Les bouchons sont devenus le lot quotidien de toutes les agglomération Françaises.
Pire , on meurt à cause de la pollution engendrée sans que cela n'émeuve une majorité de concitoyens et je ne parle pas de la majorité de nos politiques silencieux sur le sujet !
Nous devrions profiter des prix relativement bas du pétrole pour préparer le monde de demain en le surtaxant un peu plus .
Rappelons que l'or noir est importé à 99%.
L'idée de décarboner nos sociétés doit guider nos choix de société.
Le plan de régénération du réseau ferroviaire signifie de trouver d'autres sources de financement que par celui de la dette.
En Suisse , les grands plans de modernisation et d'investissements ferroviaires sont financés par des ressources autres comme une taxation des hydrocarbures et du transport camion.
La notion de "règle d'or"n'est pas suffisante est impose d'autres choix politiques sous peine d’entraîner le ferroviaire dans une spirale mortelle.

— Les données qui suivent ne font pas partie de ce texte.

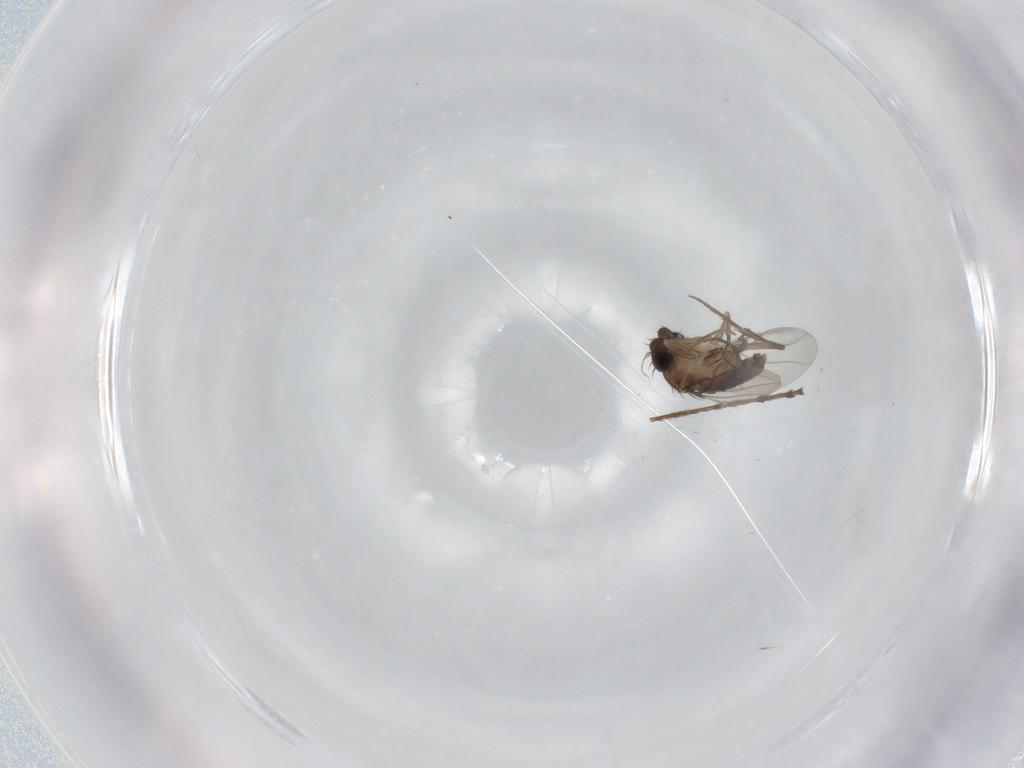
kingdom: Animalia
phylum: Arthropoda
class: Insecta
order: Diptera
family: Phoridae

Par exemple , le choix de faire financer SNCF Réseau sur fond propre le CDG express est véritablement un scandale !
Aucune certitude sur le niveau de trafic !
Aucune contribution financière des compagnies aériennes ne sera demandée avant la mise en service des 32 km !
Dans la même temps , le réseau ferroviaire UIC 7 à 9 se meurt et c'est même une autre partie surnommée structurante (UIC 5 et 6 soit 18 000 km de lignes) qui pourrait vaciller faute de régénération suffisante !
Nous pratiquons le curatif dans l'urgence faute d'une réelle politique de prévention !
Les années 50 avaient vu le démantèlement massif des lignes de tramway dans nos villes.Il aura fallu attendre 30/40 ans à grand renfort d'investissements pour corriger , en partie , ces erreurs politiques.
Le ferroviaire se trouve aujourd'hui dans les mêmes difficultés , toujours "grâce" à l'imprévoyance de ces mêmes politiques élus ... par nous !
Réponse de le 02/04/2017 à 12:14 :
Laissez tombé Ozarmes.
Ce monsieur est un écolo qui ne penses qu'á détruire toute activité économique pour revennir au bon temps de gaia avec 500 millions d'Humains sur terre.
Réponse de le 02/04/2017 à 16:58 :
Merci à BIOMAN de me donner raison. La solution que je propose correspond à la note n°6 du conseil d'analyse économique et est le résultat d'un raisonnement purement économique issu de la comparaison avec la situation en Allemagne et en Suède. Le travail et l'énergie correspondent à une même notion, le travail étant humain et l'énergie étant une ressource physique. Il faut trouver une correspondance entre le travail et l'énergie. Cela doit se faire progressivement jusqu'à un point d'équilibre.